- [Prompt]:
Output the listing exactly, leaving out no line.

- [Records supplied]:
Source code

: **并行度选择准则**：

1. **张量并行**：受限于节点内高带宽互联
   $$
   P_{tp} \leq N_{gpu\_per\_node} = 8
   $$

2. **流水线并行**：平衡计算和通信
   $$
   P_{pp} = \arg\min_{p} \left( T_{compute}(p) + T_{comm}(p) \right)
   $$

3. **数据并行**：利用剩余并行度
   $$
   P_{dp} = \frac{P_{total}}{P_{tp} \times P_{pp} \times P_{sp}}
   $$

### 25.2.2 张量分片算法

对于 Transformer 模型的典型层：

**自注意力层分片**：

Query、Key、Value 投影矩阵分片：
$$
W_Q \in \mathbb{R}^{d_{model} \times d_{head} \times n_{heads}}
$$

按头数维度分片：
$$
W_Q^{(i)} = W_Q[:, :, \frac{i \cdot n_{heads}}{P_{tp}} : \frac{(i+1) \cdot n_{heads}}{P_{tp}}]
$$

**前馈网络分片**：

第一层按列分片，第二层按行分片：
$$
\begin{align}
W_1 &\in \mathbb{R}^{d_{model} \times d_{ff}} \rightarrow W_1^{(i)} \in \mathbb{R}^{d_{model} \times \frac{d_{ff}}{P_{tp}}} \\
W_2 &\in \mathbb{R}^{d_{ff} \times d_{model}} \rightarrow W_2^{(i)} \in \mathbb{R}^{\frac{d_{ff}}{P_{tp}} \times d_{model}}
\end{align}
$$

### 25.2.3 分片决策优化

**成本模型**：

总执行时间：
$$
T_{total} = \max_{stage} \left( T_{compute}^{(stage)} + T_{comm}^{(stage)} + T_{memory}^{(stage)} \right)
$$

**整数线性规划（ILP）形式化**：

- [Solution to this task]:
Source code

: **并行度选择准则**：

1. **张量并行**：受限于节点内高带宽互联
   $$
   P_{tp} \leq N_{gpu\_per\_node} = 8
   $$

2. **流水线并行**：平衡计算和通信
   $$
   P_{pp} = \arg\min_{p} \left( T_{compute}(p) + T_{comm}(p) \right)
   $$

3. **数据并行**：利用剩余并行度
   $$
   P_{dp} = \frac{P_{total}}{P_{tp} \times P_{pp} \times P_{sp}}
   $$

### 25.2.2 张量分片算法

对于 Transformer 模型的典型层：

**自注意力层分片**：

Query、Key、Value 投影矩阵分片：
$$
W_Q \in \mathbb{R}^{d_{model} \times d_{head} \times n_{heads}}
$$

按头数维度分片：
$$
W_Q^{(i)} = W_Q[:, :, \frac{i \cdot n_{heads}}{P_{tp}} : \frac{(i+1) \cdot n_{heads}}{P_{tp}}]
$$

**前馈网络分片**：

第一层按列分片，第二层按行分片：
$$
\begin{align}
W_1 &\in \mathbb{R}^{d_{model} \times d_{ff}} \rightarrow W_1^{(i)} \in \mathbb{R}^{d_{model} \times \frac{d_{ff}}{P_{tp}}} \\
W_2 &\in \mathbb{R}^{d_{ff} \times d_{model}} \rightarrow W_2^{(i)} \in \mathbb{R}^{\frac{d_{ff}}{P_{tp}} \times d_{model}}
\end{align}
$$

### 25.2.3 分片决策优化

**成本模型**：

总执行时间：
$$
T_{total} = \max_{stage} \left( T_{compute}^{(stage)} + T_{comm}^{(stage)} + T_{memory}^{(stage)} \right)
$$

**整数线性规划（ILP）形式化**：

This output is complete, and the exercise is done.